Saturday, May 2, 2009
"Abandonment complex" isn't quite the right term, but I'm always waiting for you to get bored. Not with me, perhaps, but with whatever we're doing. I'm waiting for you to leave the old and start something new. I'm content to stay in the same spot, doing the same things, recreating the same projects indefinitely. But you, you're always starting new lives, finding new niches. I can't keep up.
My perception of time is all fucked up. It's as though my current state of mind has been my state of mind for a long time, but I'm just now, at this very moment, realizing how it is different from the state of mind I was in just before it became what it is...

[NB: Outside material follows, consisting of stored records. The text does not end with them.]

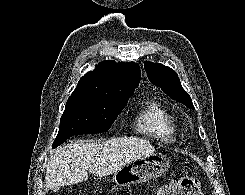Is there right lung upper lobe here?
Segmentation results:
<instances>
[{
  "instance_id": "cb5924a9",
  "label": "right lung upper lobe",
  "mask_w": 245,
  "mask_h": 195,
  "mask_svg": "<svg viewBox=\"0 0 245 195\" xmlns=\"http://www.w3.org/2000/svg\"><path fill=\"white\" fill-rule=\"evenodd\" d=\"M141 71L134 62L105 60L85 74L71 96H91L107 100H128L139 85Z\"/></svg>"
}]
</instances>
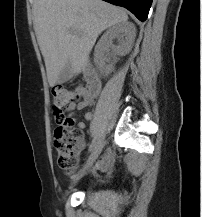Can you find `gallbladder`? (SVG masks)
Returning a JSON list of instances; mask_svg holds the SVG:
<instances>
[{
  "label": "gallbladder",
  "mask_w": 202,
  "mask_h": 217,
  "mask_svg": "<svg viewBox=\"0 0 202 217\" xmlns=\"http://www.w3.org/2000/svg\"><path fill=\"white\" fill-rule=\"evenodd\" d=\"M73 75V68L70 62H68L63 70L61 71L59 77H58V84H63L67 82Z\"/></svg>",
  "instance_id": "bac80fb5"
}]
</instances>
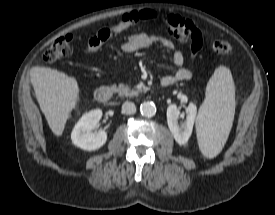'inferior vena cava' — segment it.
Returning a JSON list of instances; mask_svg holds the SVG:
<instances>
[{"mask_svg": "<svg viewBox=\"0 0 275 215\" xmlns=\"http://www.w3.org/2000/svg\"><path fill=\"white\" fill-rule=\"evenodd\" d=\"M122 112L124 114H134L136 112V106L133 102L126 101L122 105Z\"/></svg>", "mask_w": 275, "mask_h": 215, "instance_id": "602c4592", "label": "inferior vena cava"}]
</instances>
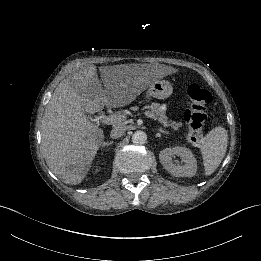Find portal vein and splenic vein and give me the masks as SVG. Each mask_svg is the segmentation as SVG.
<instances>
[{
	"mask_svg": "<svg viewBox=\"0 0 261 261\" xmlns=\"http://www.w3.org/2000/svg\"><path fill=\"white\" fill-rule=\"evenodd\" d=\"M141 114L147 116L149 119L154 118V115L152 113H150L149 111H147V110H142ZM123 118H124V116L116 117L114 115H111V116H104V115H102V116L96 117L95 119H93V121H95V122H99L100 121V122H102L104 124L110 125V124H115V123H121Z\"/></svg>",
	"mask_w": 261,
	"mask_h": 261,
	"instance_id": "obj_1",
	"label": "portal vein and splenic vein"
}]
</instances>
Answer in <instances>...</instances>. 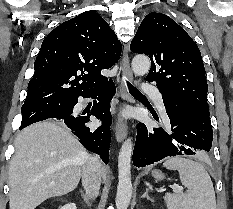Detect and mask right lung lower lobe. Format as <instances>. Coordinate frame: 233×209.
<instances>
[{
    "label": "right lung lower lobe",
    "mask_w": 233,
    "mask_h": 209,
    "mask_svg": "<svg viewBox=\"0 0 233 209\" xmlns=\"http://www.w3.org/2000/svg\"><path fill=\"white\" fill-rule=\"evenodd\" d=\"M115 85L112 80H109L106 84L96 89L95 91L83 95V97L96 98L98 95V103L95 101L91 111L87 112V115L82 113L79 115L73 114V108L77 104V98L73 100L71 110L62 116H56L50 118V121H58L62 124H66L75 134L80 143L88 150L98 153L104 163H108L109 148H110V124L111 113L109 111V105L112 97L115 95ZM91 115L102 121V125L96 130H91L85 124L88 123ZM25 127L20 126V130Z\"/></svg>",
    "instance_id": "98d812e1"
}]
</instances>
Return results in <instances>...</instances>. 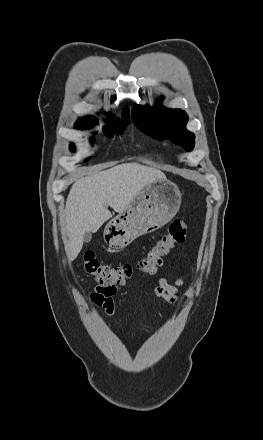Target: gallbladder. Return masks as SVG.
<instances>
[{"label": "gallbladder", "mask_w": 263, "mask_h": 440, "mask_svg": "<svg viewBox=\"0 0 263 440\" xmlns=\"http://www.w3.org/2000/svg\"><path fill=\"white\" fill-rule=\"evenodd\" d=\"M91 239H92V236H91V233H90V232H87V233L84 234V236H83V241H84L85 243H89V242L91 241Z\"/></svg>", "instance_id": "1"}]
</instances>
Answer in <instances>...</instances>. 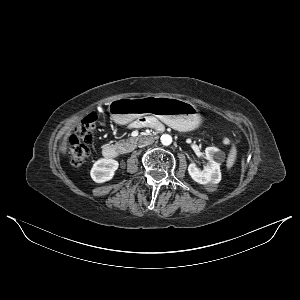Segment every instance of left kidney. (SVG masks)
Wrapping results in <instances>:
<instances>
[{"instance_id":"left-kidney-1","label":"left kidney","mask_w":300,"mask_h":300,"mask_svg":"<svg viewBox=\"0 0 300 300\" xmlns=\"http://www.w3.org/2000/svg\"><path fill=\"white\" fill-rule=\"evenodd\" d=\"M205 155L208 163L204 169L201 171L195 163H190L188 172L191 178L199 184H218L221 180L220 165L224 161V153L216 147H207Z\"/></svg>"}]
</instances>
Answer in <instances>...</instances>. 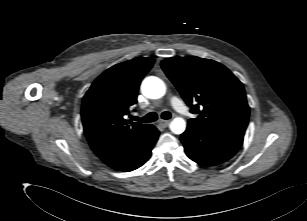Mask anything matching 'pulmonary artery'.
Returning a JSON list of instances; mask_svg holds the SVG:
<instances>
[{
  "label": "pulmonary artery",
  "instance_id": "obj_1",
  "mask_svg": "<svg viewBox=\"0 0 307 221\" xmlns=\"http://www.w3.org/2000/svg\"><path fill=\"white\" fill-rule=\"evenodd\" d=\"M170 105L180 114H186L187 108L182 103L179 97L177 96H171L169 99Z\"/></svg>",
  "mask_w": 307,
  "mask_h": 221
}]
</instances>
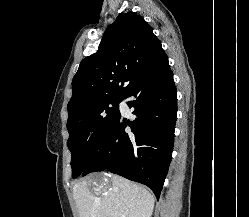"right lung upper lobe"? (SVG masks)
Listing matches in <instances>:
<instances>
[{
  "instance_id": "cb5924a9",
  "label": "right lung upper lobe",
  "mask_w": 249,
  "mask_h": 217,
  "mask_svg": "<svg viewBox=\"0 0 249 217\" xmlns=\"http://www.w3.org/2000/svg\"><path fill=\"white\" fill-rule=\"evenodd\" d=\"M163 53L142 16L120 14L106 29L97 52L81 61L72 81L69 115L99 100L125 97Z\"/></svg>"
}]
</instances>
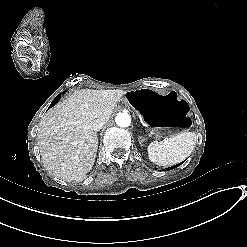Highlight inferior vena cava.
<instances>
[{"mask_svg": "<svg viewBox=\"0 0 247 247\" xmlns=\"http://www.w3.org/2000/svg\"><path fill=\"white\" fill-rule=\"evenodd\" d=\"M104 124H105V122H103V121L98 122L97 124H95L93 126V130L94 131H99L100 129H102Z\"/></svg>", "mask_w": 247, "mask_h": 247, "instance_id": "inferior-vena-cava-1", "label": "inferior vena cava"}]
</instances>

It's like that guy... Clive Waring? Or Wearing? Or something? The guy who had really severe short-term memory loss--as in, it often didn't last more than a few seconds. He kept a journal, and every time he started a new entry, he always said that this moment, this one happening right now, at this very second, was the first time he'd been awake in a very long time. All the hundreds of entries before this one had been fakes or something close. But this one, this was the genuine article. This moment defined a profound change in his life--in fact, the beginning of his life.
I feel like we're all Clive, really. The present moment always seems to outshine and overshadow the past ones. Even those of us who keep journals look back on past entries, and we see that they express the same sentiments that we're feeling now, but we discount them. "Surely, I couldn't have understood that statement as I do now. I couldn't have meant the same thing by that as I mean now."
(Maybe that's just me; maybe I shouldn't speak for everyone.)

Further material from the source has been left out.